Bedazzed you sure do sound like management!
The repetitive injuries wouldn’t be so prevalent if clerks were rotated more often. No one should sweep for more than an hour or two.
Yes, other jobs are repetitive but none of them require such constant fast-paced movement as trying to keep 200+ stackers clear (especially on BBM letters).
Another health issue is the paper fuzz that floats everywhere because there are no exhaust fans above the DBCS.
I am a Mail Handler, but if I were a Clerk assigned to work the DBCS, I’d flat REFUSE citing SAFETY and immediately begin filling out 1767’s, filing Step 2 Safety Grievances via the Safety Captain and/or the APWU Steward; aside from the other issue of ergonomics, bending , and twisitng, etc. I’d cite mere CONGESTED AREA.

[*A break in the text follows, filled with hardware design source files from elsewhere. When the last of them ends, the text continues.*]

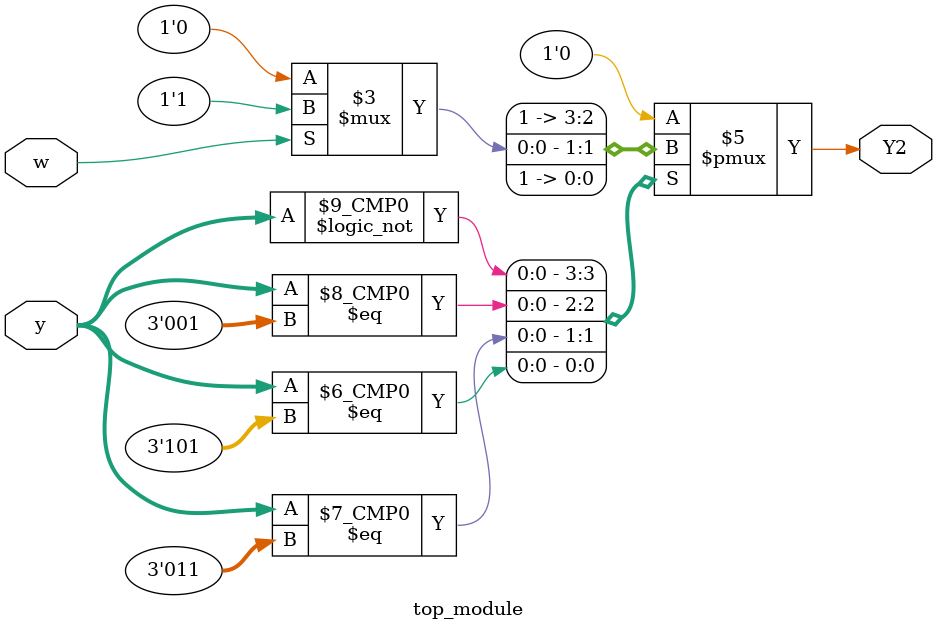
<source format=sv>
module top_module(
	input [3:1] y,
	input w,
	output reg Y2);

	always @(*) begin
		casez (y)
			3'b000: Y2 = 1'b1; // A -> B
			3'b001: Y2 = 1'b1; // B -> A
			3'b010: Y2 = 1'b0; // C -> D
			3'b011: Y2 = (w == 1'b0) ? 1'b0 : 1'b1; // D -> A or D -> F
			3'b100: Y2 = 1'b0; // E -> D
			3'b101: Y2 = 1'b1; // F -> D
			default: Y2 = 1'b0; // Default
		endcase
	end

endmodule

</source>
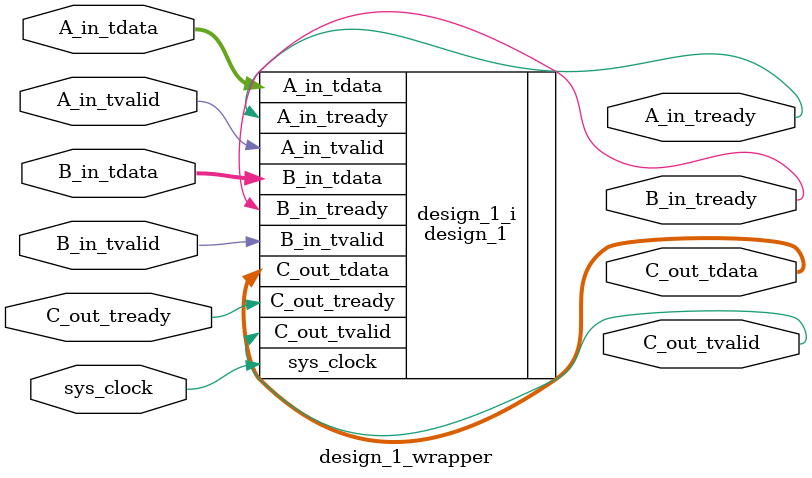
<source format=v>
`timescale 1 ps / 1 ps

module design_1_wrapper
   (A_in_tdata,
    A_in_tready,
    A_in_tvalid,
    B_in_tdata,
    B_in_tready,
    B_in_tvalid,
    C_out_tdata,
    C_out_tready,
    C_out_tvalid,
    sys_clock);
  input [31:0]A_in_tdata;
  output A_in_tready;
  input A_in_tvalid;
  input [31:0]B_in_tdata;
  output B_in_tready;
  input B_in_tvalid;
  output [31:0]C_out_tdata;
  input C_out_tready;
  output C_out_tvalid;
  input sys_clock;

  wire [31:0]A_in_tdata;
  wire A_in_tready;
  wire A_in_tvalid;
  wire [31:0]B_in_tdata;
  wire B_in_tready;
  wire B_in_tvalid;
  wire [31:0]C_out_tdata;
  wire C_out_tready;
  wire C_out_tvalid;
  wire sys_clock;

  design_1 design_1_i
       (.A_in_tdata(A_in_tdata),
        .A_in_tready(A_in_tready),
        .A_in_tvalid(A_in_tvalid),
        .B_in_tdata(B_in_tdata),
        .B_in_tready(B_in_tready),
        .B_in_tvalid(B_in_tvalid),
        .C_out_tdata(C_out_tdata),
        .C_out_tready(C_out_tready),
        .C_out_tvalid(C_out_tvalid),
        .sys_clock(sys_clock));
endmodule

</source>
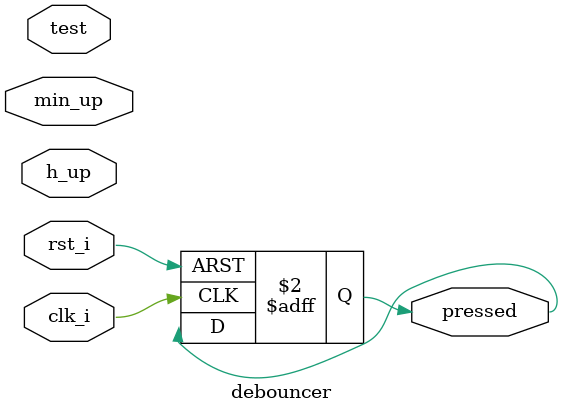
<source format=v>
`timescale 1ns / 1ps


module debouncer(
input wire clk_i, min_up, h_up, test, rst_i,
output reg pressed
    );
    parameter delay = 5000000;
    
    always @ (posedge clk_i or posedge rst_i) begin
        if (rst_i) begin
            pressed <= 0;
        end
        else begin
            
            
        end
    end
    
endmodule

</source>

Everyone knows that these machines have been a problem, the as we all know the bosses don’t care as long as the mail gets out. It’s to bad that nothing was said about the noise levels. I have had rininging in the ears for a long time now and I am slowly losing my hearing. I have been retire since 2006 do to serious illness that prevents me from working on those machines. I asked the PO at Rochester, NY about a different position and they suggested retirement since I could no longer do my job. Everything at the PO went well till automation came into the picture. If mail volumes are truely down why do we need all those machines. We got the mail out on time before machines and we could do it again with less injuries.
aside from the obvious faults with the dbcs ( i worked it shortly and bitched to no avial) i think was is just as wrong and upsetting is the fact i mean FACT that supv and managers A) dont know anything about the machines
B) are oblivious to the faults of the machines
C) dont give a shit about workers and injuries
D) even when told by workers that the machine is screwed up to
work on
E) even after this report was submitted machines are still in use
i assume??
F) these same supv/managers couldnt do the job themselves so
they became bosses. of course thats the prob thruout the po
unless osha has the power to shut them down and correct the problems then the report is useless.

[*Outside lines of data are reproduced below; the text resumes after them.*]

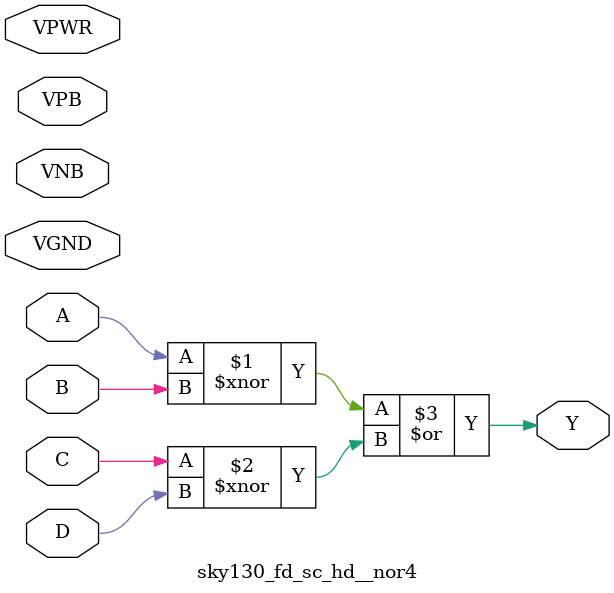
<source format=v>

module sky130_fd_sc_hd__nor4 (
    output Y,
    input A,
    input B,
    input C,
    input D,
    inout VPWR,
    inout VGND,
    inout VPB,
    inout VNB
);
    assign Y = ~((A ~^ B) ~| (C ~^ D));
endmodule

</source>
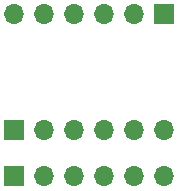
<source format=gbr>
%TF.GenerationSoftware,KiCad,Pcbnew,(5.1.8)-1*%
%TF.CreationDate,2021-08-20T02:01:50-04:00*%
%TF.ProjectId,motor_test,6d6f746f-725f-4746-9573-742e6b696361,rev?*%
%TF.SameCoordinates,Original*%
%TF.FileFunction,Soldermask,Bot*%
%TF.FilePolarity,Negative*%
%FSLAX46Y46*%
G04 Gerber Fmt 4.6, Leading zero omitted, Abs format (unit mm)*
G04 Created by KiCad (PCBNEW (5.1.8)-1) date 2021-08-20 02:01:50*
%MOMM*%
%LPD*%
G01*
G04 APERTURE LIST*
%ADD10O,1.700000X1.700000*%
%ADD11R,1.700000X1.700000*%
G04 APERTURE END LIST*
D10*
%TO.C,J4*%
X142480000Y-94360000D03*
X139940000Y-94360000D03*
X137400000Y-94360000D03*
X134860000Y-94360000D03*
X132320000Y-94360000D03*
D11*
X129780000Y-94360000D03*
%TD*%
D10*
%TO.C,J3*%
X142480000Y-90460000D03*
X139940000Y-90460000D03*
X137400000Y-90460000D03*
X134860000Y-90460000D03*
X132320000Y-90460000D03*
D11*
X129780000Y-90460000D03*
%TD*%
D10*
%TO.C,J1*%
X129780000Y-80650000D03*
X132320000Y-80650000D03*
X134860000Y-80650000D03*
X137400000Y-80650000D03*
X139940000Y-80650000D03*
D11*
X142480000Y-80650000D03*
%TD*%
M02*

</source>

I worked on DBCS for 6 years, 70 % of my co-worker have some kinds of multi-part of body pain as the OSHA report mentioned, USPS installed DBCS for 20 years, too many employees suffered for years, most of us never claim job injury because we see people get so much preasure from management. We need this job to support the family, so we take pain medicine, use heating pad….
OSHA can ask manager , supervisor or decision maker to work on DBCS 5 days straight , They will know DBCS is so harmful for human body.

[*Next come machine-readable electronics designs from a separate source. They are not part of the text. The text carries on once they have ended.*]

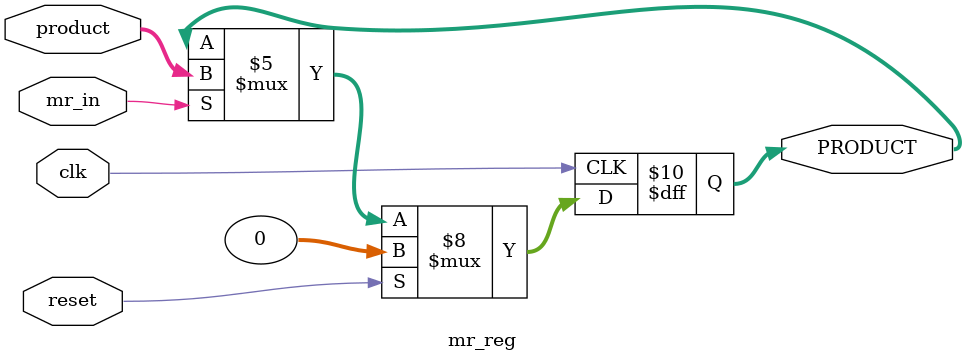
<source format=v>
module mr_reg(clk, reset, mr_in, product, PRODUCT);

  input clk, reset, mr_in;
  input [31 : 0] product;
  output reg [31 : 0] PRODUCT = 0;

  // Your code begins here
always @(posedge clk) 
	begin 
		if(reset == 1) begin 
			PRODUCT <= 0; 
		end else if(mr_in == 1) begin
		 	PRODUCT <= product; 
		end 
	end 
endmodule

</source>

replace all of us with robots
How does OSHA expect the mail to get up on the ledge?? The type of containers that are used in the Postal Service only allow you to get mail out of them one way—bending in to remove trays and hods. I guess when they find non-humans to do it, that will be something else to complain about. Really people, how else is the mail coming out of the equipment?? Just asking…
I work on the DBCS on Tour-1 at the (SCPDC) Southern Connecticut Processing and Distribution Center and myself work with 2 wrist supports and 2 arm supports near the elbow to help prevent strain and injury to myself. I,m sure if OSHA would make a visit at our facility at 24 Research Parkway Wallingford Ct. 06492, that a lot of my co-workers would add to the complaints you have already received regarding the DBCS.
Concerned Employee
they didn’t see employees unloading pallets, pulling mail from the top of pie carts and supervisors sitting around watching you work, laughing at you because they don’t have to do it and when you tell them i am really in pain they say just get back to work.